## Page excerpt
Diarrheal diseases remain a significant cause of mortality and morbidity, causing more than 81.0 million disability-adjusted life years (DALYs) in 2017. Importantly, children younger than 5 years bear a disproportionate amount of this burden (48.3 million DALYs (59.6%) and more than 533,000 deaths).1,2 In addition to causing acute diarrhea, enteric pathogens have been linked to long-term health outcomes such as child growth failure.36 The incidence of diarrheal diseases is expected to increase with climate change.7,8 Considering the large burden of disease associated with diarrhea, it is critical to understand the role of climatic drivers in the epidemiology of diarrheal diseases, and social factors that may affect this burden.9

Rainfall and temperature are major environmental factors linked to the incidence of diarrheal diseases.10,11 Increases in temperatures have been associated with increases in the incidence of all-cause and bacterial diarrhea. The relationship between temperature and diarrhea has received more attention than the relationship between rainfall and diarrhea,10,12 in part because the latter is more complex.12,13 Low rainfall and drought conditions can lead to water scarcity, lower water quality, and increased risk for diarrheal diseases.13 For example, studies in Bangladesh14 and the Pacific Islands15 have documented associations between low rainfall and diarrheal diseases. On the other hand, high rainfall and flooding may flush enteric pathogens into waterways used for drinking water, leading to greater exposure and in turn higher risk of diarrhea, as seen in North America,16,17 Bangladesh,18,19 and Mozambique.20 Previous studies have demonstrated the risk for diarrhea at both ends of rainfall extremes, and the reported measures of association vary widely. In a previous study in Esmeraldas Province, we found that the relationship between heavy rainfall events (HREs) and diarrhea incidence was modified by both antecedent rainfall conditions and the type of household water treatment.21 In addition, several other studies have found an association between rainfall following a dry period and elevated rates of diarrhea.10 The Intergovernmental Panel on Climate Change estimates an increase in the frequency of extreme weather events such as drought and HREs due to changes in the water cycle from climate change.22 Therefore, it is critical to disentangle the role of rainfall in the epidemiology of diarrheal diseases such that appropriate policies and interventions can be designed to mitigate risk of diarrheal disease morbidity and mortality under current and future climate conditions.

## Records shown
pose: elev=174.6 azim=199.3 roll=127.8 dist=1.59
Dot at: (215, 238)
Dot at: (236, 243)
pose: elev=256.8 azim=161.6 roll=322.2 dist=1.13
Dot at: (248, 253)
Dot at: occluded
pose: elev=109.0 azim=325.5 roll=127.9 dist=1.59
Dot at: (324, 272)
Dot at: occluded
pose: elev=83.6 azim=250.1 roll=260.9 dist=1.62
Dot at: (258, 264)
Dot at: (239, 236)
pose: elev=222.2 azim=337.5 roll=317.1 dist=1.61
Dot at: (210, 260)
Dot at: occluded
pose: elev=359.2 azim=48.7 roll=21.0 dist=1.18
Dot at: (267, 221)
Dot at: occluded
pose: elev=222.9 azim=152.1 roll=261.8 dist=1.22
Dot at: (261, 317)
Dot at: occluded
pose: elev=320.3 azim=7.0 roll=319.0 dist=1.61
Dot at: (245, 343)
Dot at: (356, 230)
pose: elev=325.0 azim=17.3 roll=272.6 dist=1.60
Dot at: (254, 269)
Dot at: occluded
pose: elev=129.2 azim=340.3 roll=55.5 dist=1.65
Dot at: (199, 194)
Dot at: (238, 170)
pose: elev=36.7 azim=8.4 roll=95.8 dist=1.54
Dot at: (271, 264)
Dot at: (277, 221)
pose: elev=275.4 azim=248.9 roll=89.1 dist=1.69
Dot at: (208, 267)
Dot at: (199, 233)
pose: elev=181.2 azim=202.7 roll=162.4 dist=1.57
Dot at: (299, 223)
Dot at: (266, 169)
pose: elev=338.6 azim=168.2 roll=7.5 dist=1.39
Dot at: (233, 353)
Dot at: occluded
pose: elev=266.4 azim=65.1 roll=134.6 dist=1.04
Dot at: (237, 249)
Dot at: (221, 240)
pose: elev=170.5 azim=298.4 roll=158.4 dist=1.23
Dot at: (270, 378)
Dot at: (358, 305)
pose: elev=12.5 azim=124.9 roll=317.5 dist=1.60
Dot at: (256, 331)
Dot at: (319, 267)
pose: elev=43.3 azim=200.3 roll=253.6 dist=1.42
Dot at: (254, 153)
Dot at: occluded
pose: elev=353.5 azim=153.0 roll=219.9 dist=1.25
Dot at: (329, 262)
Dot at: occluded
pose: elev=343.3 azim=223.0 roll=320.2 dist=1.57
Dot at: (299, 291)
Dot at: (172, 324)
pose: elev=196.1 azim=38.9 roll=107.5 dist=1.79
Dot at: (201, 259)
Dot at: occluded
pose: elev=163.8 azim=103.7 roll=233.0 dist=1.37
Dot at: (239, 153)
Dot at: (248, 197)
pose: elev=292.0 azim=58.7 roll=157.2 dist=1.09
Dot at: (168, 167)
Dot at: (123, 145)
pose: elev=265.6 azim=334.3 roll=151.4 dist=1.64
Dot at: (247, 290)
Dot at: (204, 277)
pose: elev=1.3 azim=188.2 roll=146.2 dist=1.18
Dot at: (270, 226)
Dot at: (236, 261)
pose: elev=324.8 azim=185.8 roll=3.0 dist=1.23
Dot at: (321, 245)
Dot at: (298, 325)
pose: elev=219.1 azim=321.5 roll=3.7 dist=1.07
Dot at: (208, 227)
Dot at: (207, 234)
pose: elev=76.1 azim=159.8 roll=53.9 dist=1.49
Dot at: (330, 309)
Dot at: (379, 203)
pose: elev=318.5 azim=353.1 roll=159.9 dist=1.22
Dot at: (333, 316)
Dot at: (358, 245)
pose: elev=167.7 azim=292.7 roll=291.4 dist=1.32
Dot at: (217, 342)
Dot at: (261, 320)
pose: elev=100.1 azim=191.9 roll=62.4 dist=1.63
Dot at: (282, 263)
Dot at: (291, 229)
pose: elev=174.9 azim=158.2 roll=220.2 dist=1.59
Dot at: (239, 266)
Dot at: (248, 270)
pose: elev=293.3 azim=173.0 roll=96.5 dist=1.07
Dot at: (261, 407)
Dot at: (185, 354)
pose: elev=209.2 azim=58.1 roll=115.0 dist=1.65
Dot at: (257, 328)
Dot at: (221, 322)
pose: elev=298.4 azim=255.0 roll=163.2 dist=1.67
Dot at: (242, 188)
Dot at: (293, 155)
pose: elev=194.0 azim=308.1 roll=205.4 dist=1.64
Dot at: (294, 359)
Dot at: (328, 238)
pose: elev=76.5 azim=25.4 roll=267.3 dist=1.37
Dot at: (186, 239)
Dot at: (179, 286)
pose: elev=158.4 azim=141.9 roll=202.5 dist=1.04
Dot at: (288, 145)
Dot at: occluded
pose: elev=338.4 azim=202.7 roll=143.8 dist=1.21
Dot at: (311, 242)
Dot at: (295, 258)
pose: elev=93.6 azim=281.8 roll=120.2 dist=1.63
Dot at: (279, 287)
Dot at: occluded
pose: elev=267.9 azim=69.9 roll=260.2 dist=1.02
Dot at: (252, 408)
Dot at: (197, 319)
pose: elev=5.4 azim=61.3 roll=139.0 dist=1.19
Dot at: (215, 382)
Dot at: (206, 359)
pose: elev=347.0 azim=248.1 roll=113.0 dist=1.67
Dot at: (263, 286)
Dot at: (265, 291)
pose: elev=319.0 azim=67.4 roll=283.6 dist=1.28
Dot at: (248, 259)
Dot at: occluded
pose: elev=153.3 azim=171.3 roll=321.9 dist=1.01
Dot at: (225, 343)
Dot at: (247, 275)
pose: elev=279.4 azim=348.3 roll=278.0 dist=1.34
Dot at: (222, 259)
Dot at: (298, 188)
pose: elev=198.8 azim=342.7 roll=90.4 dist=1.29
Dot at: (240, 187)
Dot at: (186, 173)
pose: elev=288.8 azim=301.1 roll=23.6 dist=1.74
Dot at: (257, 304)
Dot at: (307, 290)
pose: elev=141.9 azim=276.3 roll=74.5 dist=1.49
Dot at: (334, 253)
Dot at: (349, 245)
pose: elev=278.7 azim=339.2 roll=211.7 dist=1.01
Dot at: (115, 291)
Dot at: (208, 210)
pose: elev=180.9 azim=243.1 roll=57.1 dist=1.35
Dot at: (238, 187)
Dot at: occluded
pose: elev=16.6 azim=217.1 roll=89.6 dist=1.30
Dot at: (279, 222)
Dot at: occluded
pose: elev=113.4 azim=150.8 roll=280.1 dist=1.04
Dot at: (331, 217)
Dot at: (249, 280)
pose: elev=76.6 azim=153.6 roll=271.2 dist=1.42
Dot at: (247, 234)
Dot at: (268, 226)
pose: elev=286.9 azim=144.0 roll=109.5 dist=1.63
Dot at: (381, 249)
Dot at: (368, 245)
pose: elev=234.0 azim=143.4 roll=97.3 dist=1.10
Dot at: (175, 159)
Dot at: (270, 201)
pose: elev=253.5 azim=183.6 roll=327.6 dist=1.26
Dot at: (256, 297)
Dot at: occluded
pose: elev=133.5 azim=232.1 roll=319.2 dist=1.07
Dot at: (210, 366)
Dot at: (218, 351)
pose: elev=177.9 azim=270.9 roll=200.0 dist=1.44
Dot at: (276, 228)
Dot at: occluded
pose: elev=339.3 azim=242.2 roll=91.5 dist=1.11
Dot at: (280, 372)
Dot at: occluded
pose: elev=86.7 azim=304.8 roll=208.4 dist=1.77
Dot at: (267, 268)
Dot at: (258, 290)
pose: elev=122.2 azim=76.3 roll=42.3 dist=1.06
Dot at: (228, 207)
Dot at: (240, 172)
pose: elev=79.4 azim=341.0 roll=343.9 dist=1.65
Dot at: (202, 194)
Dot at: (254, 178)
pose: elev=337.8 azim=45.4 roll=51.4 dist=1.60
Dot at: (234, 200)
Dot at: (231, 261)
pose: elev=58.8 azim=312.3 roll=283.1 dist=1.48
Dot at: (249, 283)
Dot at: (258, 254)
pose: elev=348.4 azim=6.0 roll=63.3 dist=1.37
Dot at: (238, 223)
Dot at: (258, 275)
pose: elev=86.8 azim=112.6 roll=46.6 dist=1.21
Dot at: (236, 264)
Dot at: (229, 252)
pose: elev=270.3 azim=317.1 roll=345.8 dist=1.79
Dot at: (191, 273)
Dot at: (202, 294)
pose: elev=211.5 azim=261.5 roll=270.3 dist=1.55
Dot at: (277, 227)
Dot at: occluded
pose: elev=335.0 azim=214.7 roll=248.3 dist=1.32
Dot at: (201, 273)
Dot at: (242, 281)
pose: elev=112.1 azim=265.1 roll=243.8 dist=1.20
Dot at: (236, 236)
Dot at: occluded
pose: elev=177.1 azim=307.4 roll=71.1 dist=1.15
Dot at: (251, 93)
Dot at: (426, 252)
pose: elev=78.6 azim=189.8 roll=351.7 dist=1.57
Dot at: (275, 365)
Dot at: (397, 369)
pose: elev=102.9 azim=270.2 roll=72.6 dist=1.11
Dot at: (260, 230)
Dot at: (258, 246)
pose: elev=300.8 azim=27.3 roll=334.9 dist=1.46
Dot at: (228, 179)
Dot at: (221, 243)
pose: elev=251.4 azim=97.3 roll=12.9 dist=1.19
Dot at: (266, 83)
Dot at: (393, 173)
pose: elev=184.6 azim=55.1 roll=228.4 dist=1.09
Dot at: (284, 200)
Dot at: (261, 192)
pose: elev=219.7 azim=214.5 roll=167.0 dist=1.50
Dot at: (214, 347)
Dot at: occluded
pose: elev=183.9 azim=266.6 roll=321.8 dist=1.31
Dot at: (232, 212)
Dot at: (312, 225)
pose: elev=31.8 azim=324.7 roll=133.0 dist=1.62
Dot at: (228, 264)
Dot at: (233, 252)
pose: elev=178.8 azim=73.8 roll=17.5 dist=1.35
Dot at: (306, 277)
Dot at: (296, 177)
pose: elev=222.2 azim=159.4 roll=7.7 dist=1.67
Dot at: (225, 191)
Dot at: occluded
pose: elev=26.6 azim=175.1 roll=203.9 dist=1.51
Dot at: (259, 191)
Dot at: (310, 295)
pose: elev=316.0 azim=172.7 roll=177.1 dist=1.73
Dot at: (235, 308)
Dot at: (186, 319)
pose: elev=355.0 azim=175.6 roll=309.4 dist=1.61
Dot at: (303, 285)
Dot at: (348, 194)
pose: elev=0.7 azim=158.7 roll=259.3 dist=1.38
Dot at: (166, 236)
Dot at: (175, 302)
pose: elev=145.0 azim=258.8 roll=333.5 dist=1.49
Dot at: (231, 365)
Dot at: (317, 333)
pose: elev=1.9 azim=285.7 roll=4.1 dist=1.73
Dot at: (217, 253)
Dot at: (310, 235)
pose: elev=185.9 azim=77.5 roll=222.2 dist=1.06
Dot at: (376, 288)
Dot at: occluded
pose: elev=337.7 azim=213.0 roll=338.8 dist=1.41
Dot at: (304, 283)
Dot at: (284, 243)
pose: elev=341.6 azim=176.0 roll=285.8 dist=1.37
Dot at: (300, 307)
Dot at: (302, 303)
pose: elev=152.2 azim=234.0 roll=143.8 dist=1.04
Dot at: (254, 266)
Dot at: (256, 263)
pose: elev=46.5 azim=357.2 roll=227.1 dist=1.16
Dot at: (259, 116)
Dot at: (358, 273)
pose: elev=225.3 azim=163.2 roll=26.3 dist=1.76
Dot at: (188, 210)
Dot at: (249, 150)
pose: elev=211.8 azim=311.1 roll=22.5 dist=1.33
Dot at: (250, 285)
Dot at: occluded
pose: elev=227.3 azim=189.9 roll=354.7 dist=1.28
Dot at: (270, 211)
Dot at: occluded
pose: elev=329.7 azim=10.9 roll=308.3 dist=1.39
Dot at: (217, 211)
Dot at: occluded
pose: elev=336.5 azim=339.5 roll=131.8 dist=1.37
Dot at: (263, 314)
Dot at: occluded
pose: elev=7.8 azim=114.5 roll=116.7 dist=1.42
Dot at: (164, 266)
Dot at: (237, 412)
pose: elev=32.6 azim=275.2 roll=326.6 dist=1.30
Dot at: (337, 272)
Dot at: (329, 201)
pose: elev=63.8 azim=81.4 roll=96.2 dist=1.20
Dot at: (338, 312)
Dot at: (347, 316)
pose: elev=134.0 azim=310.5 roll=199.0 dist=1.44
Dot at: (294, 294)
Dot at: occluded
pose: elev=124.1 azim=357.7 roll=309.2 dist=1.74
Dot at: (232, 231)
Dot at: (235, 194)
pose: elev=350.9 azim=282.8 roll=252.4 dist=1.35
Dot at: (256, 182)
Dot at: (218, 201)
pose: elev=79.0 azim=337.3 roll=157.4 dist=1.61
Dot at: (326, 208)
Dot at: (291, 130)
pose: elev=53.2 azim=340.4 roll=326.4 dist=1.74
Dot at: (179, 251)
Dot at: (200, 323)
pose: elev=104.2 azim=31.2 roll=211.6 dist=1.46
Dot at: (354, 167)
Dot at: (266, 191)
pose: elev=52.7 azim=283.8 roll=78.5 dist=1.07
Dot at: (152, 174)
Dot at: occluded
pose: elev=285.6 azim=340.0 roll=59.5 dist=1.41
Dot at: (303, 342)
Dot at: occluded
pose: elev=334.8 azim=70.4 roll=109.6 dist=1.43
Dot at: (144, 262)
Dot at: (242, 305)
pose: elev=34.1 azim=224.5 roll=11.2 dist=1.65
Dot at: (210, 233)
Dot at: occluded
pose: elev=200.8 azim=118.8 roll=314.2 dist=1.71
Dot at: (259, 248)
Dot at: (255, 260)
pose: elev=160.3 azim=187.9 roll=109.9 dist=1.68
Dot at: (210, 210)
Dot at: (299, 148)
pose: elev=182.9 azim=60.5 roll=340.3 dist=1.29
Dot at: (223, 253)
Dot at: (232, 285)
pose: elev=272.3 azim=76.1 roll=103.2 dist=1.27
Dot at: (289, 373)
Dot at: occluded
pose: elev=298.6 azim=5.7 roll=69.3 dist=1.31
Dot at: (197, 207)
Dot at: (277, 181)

## Set of tasks
A. According to the passage on diarrheal diseases, how many disability-adjusted life years did diarrheal diseases cause in 2017?
B. List every place that the passage on diarrheal diseases names as showing higher diarrhea risk after high rainfall and flooding.
C. Carry on the passage on diarrheal diseases from its final sentence.
The records play no part in what is asked here.

## Your responses
A. More than 81.0 million.

B. North America, Bangladesh, Mozambique

C.
Given that both rainfall extremes may be associated with increased risk for diarrheal diseases, it is important to consider the factors that contribute to a community’s vulnerability and coping capacity. Access to safe drinking water and sanitation is core to a community’s ability to reduce the burden of diarrheal diseases, as these factors directly affect the transmission of enteric pathogens.23,24 There are large gaps across the urban–rural gradient in access to safe drinking water and sanitation as well as other risk factors for diarrheal diseases such as education.25,26 It is therefore important to consider how meteorological factors such as rainfall might differentially affect urban compared with rural areas.

Previous studies have analyzed the association of heavy or low rainfall with diarrheal diseases within specific contexts10 or contextualized the relationship of HREs within wet or dry seasonal periods,21 but we are not familiar with studies that have specifically examined the influence of HREs within urban versus rural contexts. In this study, we have analyzed 33,927 cases of diarrheal diseases in Esmeraldas Province, Ecuador, over a 2-year period to assess how the relationship between HREs and diarrhea is modified by antecedent rainfall conditions in urban versus rural contexts.

MATERIALS AND METHODS

Health outcome data.

Ecuador is subdivided into provinces which are further subdivided into cantons and then parishes. We used health records from all public hospitals and clinics in Esmeraldas Province reported by the Ecuadorian Ministry of Health from January 8, 2013 to December 31, 2014. The records comprised all data from this time period across Esmeraldas Province, collected from the seven cantons and 63 parishes of the province. Cases were categorized by the International Classification of Diseases-10 system.27 Cases with a primary, secondary, or tertiary ICD-10 code of A09.X, designating “gastroenteritis of infectious origin,” were considered as cases of diarrhea. In instances where A09X was only applied to the secondary or tertiary diagnosis, the primary diagnosis was verified by expert review to be related to diarrhea (e.g., amebiasis). We categorized cases as younger or older than 5 years, and the race of the patient as “black,” “white/other,” “mixed race,” or “indigenous”.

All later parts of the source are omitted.